Effective XML processing with DOM and XPath in Perl

Based on an analysis of several large XML projects, this article examines how to make effective and efficient use of DOM. Developer/author Tony Daruger provides a set of usage patterns and a library of functions to make DOM robust and easy to use. Though the DOM offers a flexible and powerful means for creating, processing, and manipulating XML documents, some aspects of DOM make it awkward to use and can lead to brittle and buggy code. This article suggests ways to avoid the pitfalls. Perl code samples demonstrate the techniques.

Parand Darugar (tdarugar@yahoo com), Head of architecture, Yahoo! Search Marketing Services

Author photo: Parand Tony DarugarParand Tony Darugar is the head of architecture for Yahoo! Search Marketing Services (formerly Overture). His interests include Web services and Service Oriented Architectures (SOA), XML, high-performance business systems, distributed architectures, and artificial intelligence. You can reach him at tdarugar@yahoo.com.



01 October 2001

Also available in Chinese Japanese

The Document Object Model (DOM), is a platform- and language-neutral interface for dynamically accessing and updating the content, structure, and style of XML documents. DOM defines a standard set of interfaces for representing documents, a standard model of how these objects can be combined, and a standard set of methods for accessing and manipulating them. DOM is a W3C Recommendation, which makes it a recognized Web standard. Implementations are available for a wide variety of languages, including Perl, C, C++, Java, Tcl, and Python.

As I'll demonstrate in this article, DOM is an excellent choice for XML handling when stream-based models (such as SAX) are not sufficient. Unfortunately, several aspects of the specification, such as its language-neutral interface and its use of the "everything-is-a-node" abstraction, make it difficult to use and prone to generating brittle code. This was particularly evident in my company's recent review of several large DOM projects that were developed by a variety of developers over the past year. The common problems, and their remedies, are discussed below.

Exploring the DOM

The DOM specification is designed to be usable with any programming language. Therefore, it attempts to use a common, core set of features which are available in all languages. The DOM specification also attempts to remain neutral in its interface definitions. Because of this, Perl programmers can apply their DOM knowledge when working with Java, and vice versa.

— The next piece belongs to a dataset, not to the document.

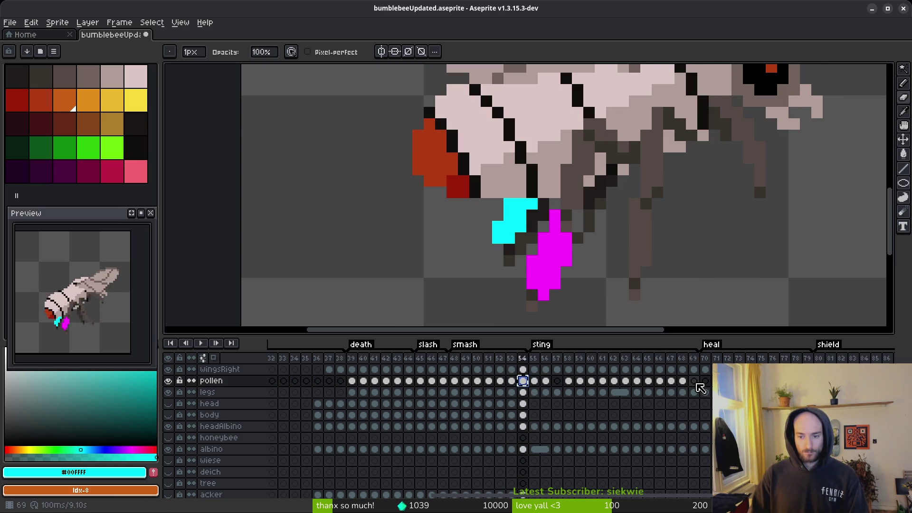
left_click(695, 383)
key("ctrl+v")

The specification also treats every part of the document as a node consisting of a type and a value. This provides an elegant conceptual framework for dealing with all aspects of the document. As an example, the following XML fragment

<paragraph align="left">the <it>Italicized</it> portion.</paragraph>

is represented via the following DOM structure:

Figure 1: DOM Representation of an XML Document
DOM Representation

Each of the Document, Element, Text, and Attr pieces of the tree are DOM::Nodes.

Design issues

The downside of DOM's language neutrality is that the methodologies and patterns that are normally used in each programming language cannot be employed. For example, the attributes of an XML node would naturally be represented in Perl as a hash, since they are a set of unique name-value pairs. With DOM, however, they are represented as a set of nodes, and the value of each is accessed via a separate function call. Instead of using a simple hash, the programmer must learn to use a number of new data structures and access methods. These minor inconveniences add up to unusual coding practices and an increase in lines of code. They also force the programmer to learn the DOM method of doing things in place of the way she would handle it intuitively.

The everything-is-a-node abstraction, while quite elegant, leads to awkward coding situations, such as the attribute node example above. This also occurs when accessing the value contained within an XML tag. Consider the XML fragment: <tagname>Value</tagname>. You may think the text value would be accessible by calling a getValue or similar method on the tagname node. In fact, the text is treated as one or more child nodes under the tagname node. Thus, in order to get the text value, you need to traverse the children of tagname, collating them into a string. There is good reason for this: tagname may contain other embedded XML tags. If tagname does contain embedded XML tags, getting its text value makes less sense. In the real world, however, we have seen very frequent coding errors caused by this lack of convenient functions.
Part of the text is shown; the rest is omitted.